• [Task item] Among the entries below, tally each line containing "œuvre"; respond with the total only.

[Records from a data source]

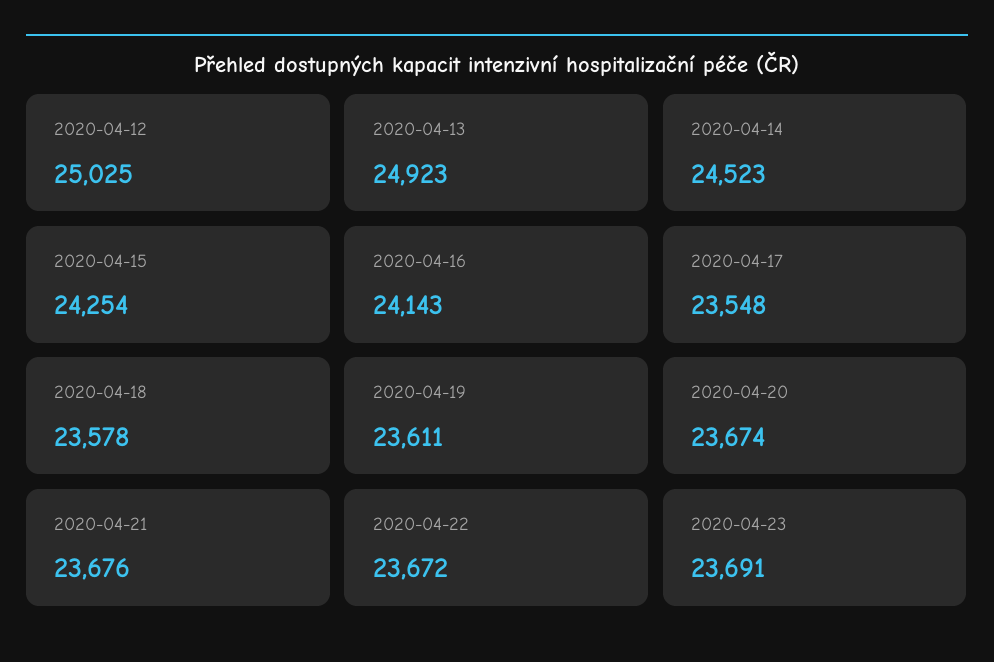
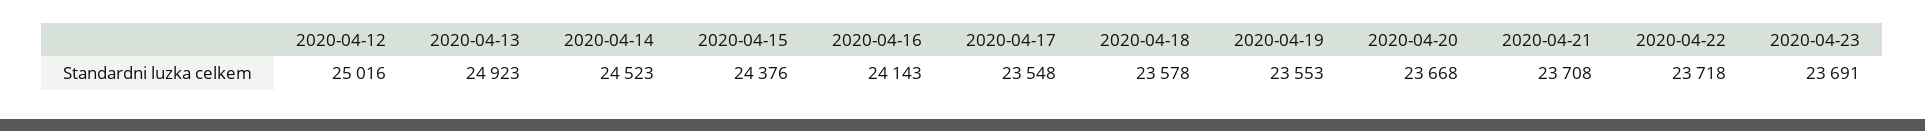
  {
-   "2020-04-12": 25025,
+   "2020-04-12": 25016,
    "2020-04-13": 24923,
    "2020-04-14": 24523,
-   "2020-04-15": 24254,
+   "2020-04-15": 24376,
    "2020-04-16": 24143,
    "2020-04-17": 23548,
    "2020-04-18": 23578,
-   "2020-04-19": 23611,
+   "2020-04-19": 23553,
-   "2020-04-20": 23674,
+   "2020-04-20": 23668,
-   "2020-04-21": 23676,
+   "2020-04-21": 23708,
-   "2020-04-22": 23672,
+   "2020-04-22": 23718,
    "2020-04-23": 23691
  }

---

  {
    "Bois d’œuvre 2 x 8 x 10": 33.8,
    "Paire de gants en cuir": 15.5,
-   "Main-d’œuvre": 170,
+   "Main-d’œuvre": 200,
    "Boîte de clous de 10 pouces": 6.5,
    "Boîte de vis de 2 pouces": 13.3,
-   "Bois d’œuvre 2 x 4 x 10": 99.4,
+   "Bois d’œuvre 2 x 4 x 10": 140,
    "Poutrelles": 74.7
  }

• [Result of this task] 5